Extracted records

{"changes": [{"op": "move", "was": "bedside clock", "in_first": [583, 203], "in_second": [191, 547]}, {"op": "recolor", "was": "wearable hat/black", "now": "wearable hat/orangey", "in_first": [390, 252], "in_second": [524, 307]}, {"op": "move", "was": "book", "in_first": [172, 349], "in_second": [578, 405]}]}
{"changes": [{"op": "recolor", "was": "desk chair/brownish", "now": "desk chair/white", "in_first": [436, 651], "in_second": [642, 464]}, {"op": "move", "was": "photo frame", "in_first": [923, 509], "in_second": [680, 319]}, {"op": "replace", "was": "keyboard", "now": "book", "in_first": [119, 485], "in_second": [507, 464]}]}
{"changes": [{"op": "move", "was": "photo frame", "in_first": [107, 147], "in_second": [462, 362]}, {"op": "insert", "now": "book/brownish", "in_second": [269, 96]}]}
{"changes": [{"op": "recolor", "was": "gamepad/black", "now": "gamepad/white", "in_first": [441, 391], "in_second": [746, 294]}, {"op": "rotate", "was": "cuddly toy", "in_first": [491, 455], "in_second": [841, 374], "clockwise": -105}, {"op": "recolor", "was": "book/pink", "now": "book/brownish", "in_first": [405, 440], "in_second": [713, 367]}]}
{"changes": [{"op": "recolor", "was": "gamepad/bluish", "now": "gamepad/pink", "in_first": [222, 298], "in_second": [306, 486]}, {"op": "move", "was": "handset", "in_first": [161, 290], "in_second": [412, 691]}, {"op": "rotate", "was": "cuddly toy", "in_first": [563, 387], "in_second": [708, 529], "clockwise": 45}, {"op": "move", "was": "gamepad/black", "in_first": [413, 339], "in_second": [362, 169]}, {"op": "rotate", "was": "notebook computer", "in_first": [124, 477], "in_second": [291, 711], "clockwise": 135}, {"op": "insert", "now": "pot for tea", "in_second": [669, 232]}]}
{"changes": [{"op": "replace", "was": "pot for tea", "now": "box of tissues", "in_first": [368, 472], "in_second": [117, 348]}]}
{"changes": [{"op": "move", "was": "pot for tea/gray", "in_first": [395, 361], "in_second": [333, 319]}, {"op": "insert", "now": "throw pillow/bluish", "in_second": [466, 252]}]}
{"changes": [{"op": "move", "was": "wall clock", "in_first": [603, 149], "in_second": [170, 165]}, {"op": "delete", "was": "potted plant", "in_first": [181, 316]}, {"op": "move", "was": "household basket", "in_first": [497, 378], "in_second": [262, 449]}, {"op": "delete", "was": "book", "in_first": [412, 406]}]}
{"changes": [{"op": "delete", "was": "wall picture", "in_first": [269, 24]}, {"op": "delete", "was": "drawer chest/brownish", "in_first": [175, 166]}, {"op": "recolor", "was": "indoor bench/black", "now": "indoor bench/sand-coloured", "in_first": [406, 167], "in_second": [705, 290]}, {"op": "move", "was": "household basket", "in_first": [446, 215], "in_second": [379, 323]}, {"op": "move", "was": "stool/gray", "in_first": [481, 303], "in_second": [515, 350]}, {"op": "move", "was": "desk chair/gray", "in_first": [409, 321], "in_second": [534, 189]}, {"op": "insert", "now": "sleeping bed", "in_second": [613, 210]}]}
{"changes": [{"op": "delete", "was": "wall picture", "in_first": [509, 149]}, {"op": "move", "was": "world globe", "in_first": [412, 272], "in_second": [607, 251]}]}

### TASK OBJECTIVE:
Print each record word for word.

### SOLUTION FOR THIS PROBLEM:
{"changes": [{"op": "move", "was": "bedside clock", "in_first": [583, 203], "in_second": [191, 547]}, {"op": "recolor", "was": "wearable hat/black", "now": "wearable hat/orangey", "in_first": [390, 252], "in_second": [524, 307]}, {"op": "move", "was": "book", "in_first": [172, 349], "in_second": [578, 405]}]}
{"changes": [{"op": "recolor", "was": "desk chair/brownish", "now": "desk chair/white", "in_first": [436, 651], "in_second": [642, 464]}, {"op": "move", "was": "photo frame", "in_first": [923, 509], "in_second": [680, 319]}, {"op": "replace", "was": "keyboard", "now": "book", "in_first": [119, 485], "in_second": [507, 464]}]}
{"changes": [{"op": "move", "was": "photo frame", "in_first": [107, 147], "in_second": [462, 362]}, {"op": "insert", "now": "book/brownish", "in_second": [269, 96]}]}
{"changes": [{"op": "recolor", "was": "gamepad/black", "now": "gamepad/white", "in_first": [441, 391], "in_second": [746, 294]}, {"op": "rotate", "was": "cuddly toy", "in_first": [491, 455], "in_second": [841, 374], "clockwise": -105}, {"op": "recolor", "was": "book/pink", "now": "book/brownish", "in_first": [405, 440], "in_second": [713, 367]}]}
{"changes": [{"op": "recolor", "was": "gamepad/bluish", "now": "gamepad/pink", "in_first": [222, 298], "in_second": [306, 486]}, {"op": "move", "was": "handset", "in_first": [161, 290], "in_second": [412, 691]}, {"op": "rotate", "was": "cuddly toy", "in_first": [563, 387], "in_second": [708, 529], "clockwise": 45}, {"op": "move", "was": "gamepad/black", "in_first": [413, 339], "in_second": [362, 169]}, {"op": "rotate", "was": "notebook computer", "in_first": [124, 477], "in_second": [291, 711], "clockwise": 135}, {"op": "insert", "now": "pot for tea", "in_second": [669, 232]}]}
{"changes": [{"op": "replace", "was": "pot for tea", "now": "box of tissues", "in_first": [368, 472], "in_second": [117, 348]}]}
{"changes": [{"op": "move", "was": "pot for tea/gray", "in_first": [395, 361], "in_second": [333, 319]}, {"op": "insert", "now": "throw pillow/bluish", "in_second": [466, 252]}]}
{"changes": [{"op": "move", "was": "wall clock", "in_first": [603, 149], "in_second": [170, 165]}, {"op": "delete", "was": "potted plant", "in_first": [181, 316]}, {"op": "move", "was": "household basket", "in_first": [497, 378], "in_second": [262, 449]}, {"op": "delete", "was": "book", "in_first": [412, 406]}]}
{"changes": [{"op": "delete", "was": "wall picture", "in_first": [269, 24]}, {"op": "delete", "was": "drawer chest/brownish", "in_first": [175, 166]}, {"op": "recolor", "was": "indoor bench/black", "now": "indoor bench/sand-coloured", "in_first": [406, 167], "in_second": [705, 290]}, {"op": "move", "was": "household basket", "in_first": [446, 215], "in_second": [379, 323]}, {"op": "move", "was": "stool/gray", "in_first": [481, 303], "in_second": [515, 350]}, {"op": "move", "was": "desk chair/gray", "in_first": [409, 321], "in_second": [534, 189]}, {"op": "insert", "now": "sleeping bed", "in_second": [613, 210]}]}
{"changes": [{"op": "delete", "was": "wall picture", "in_first": [509, 149]}, {"op": "move", "was": "world globe", "in_first": [412, 272], "in_second": [607, 251]}]}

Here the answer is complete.